Records supplied ▸
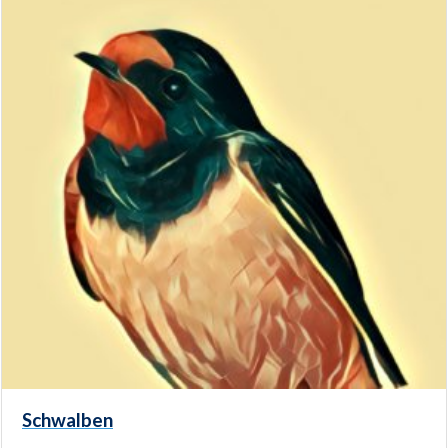
Schwalben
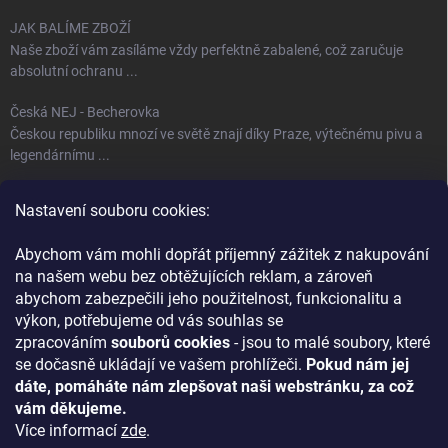
JAK BALÍME ZBOŽÍ
Naše zboží vám zasíláme vždy perfektně zabalené, což zaručuje
absolutní ochranu ...
Česká NEJ - Becherovka
Českou republiku mnozí ve světě znají díky Praze, výtečnému pivu a
legendárnímu ...
Úspěch jménem Bohemia Crystal
Nastavení souboru cookies:
Fenomén Bohemia Crystal sklo Bohemia Crystal, neboli český křišťál,
se používá ...
Abychom vám mohli dopřát příjemný zážitek z nakupování
na našem webu bez obtěžujících reklam, a zároveň
abychom zabezpečili jeho použitelnost, funkcionalitu a
KONTAKT
výkon, potřebujeme od vás souhlas se
zpracováním
souborů cookies
- jsou to malé soubory, které
+420 727 837 524
se dočasně ukládají ve vašem prohlížeči.
Pokud nám jej
Náš Facebook
dáte, pomáháte nám zlepšovat naši webstránku, za což
vám děkujeme.
ontecrystal
Více informací
zde
.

Task statement ▸
Write out the whole listing exactly as it appears, and omit the pictures.

Solution for this task ▸
Schwalben
JAK BALÍME ZBOŽÍ
Naše zboží vám zasíláme vždy perfektně zabalené, což zaručuje
absolutní ochranu ...
Česká NEJ - Becherovka
Českou republiku mnozí ve světě znají díky Praze, výtečnému pivu a
legendárnímu ...
Úspěch jménem Bohemia Crystal
Nastavení souboru cookies:
Fenomén Bohemia Crystal sklo Bohemia Crystal, neboli český křišťál,
se používá ...
Abychom vám mohli dopřát příjemný zážitek z nakupování
na našem webu bez obtěžujících reklam, a zároveň
abychom zabezpečili jeho použitelnost, funkcionalitu a
KONTAKT
výkon, potřebujeme od vás souhlas se
zpracováním
souborů cookies
- jsou to malé soubory, které
+420 727 837 524
se dočasně ukládají ve vašem prohlížeči.
Pokud nám jej
Náš Facebook
dáte, pomáháte nám zlepšovat naši webstránku, za což
vám děkujeme.
ontecrystal
Více informací
zde
.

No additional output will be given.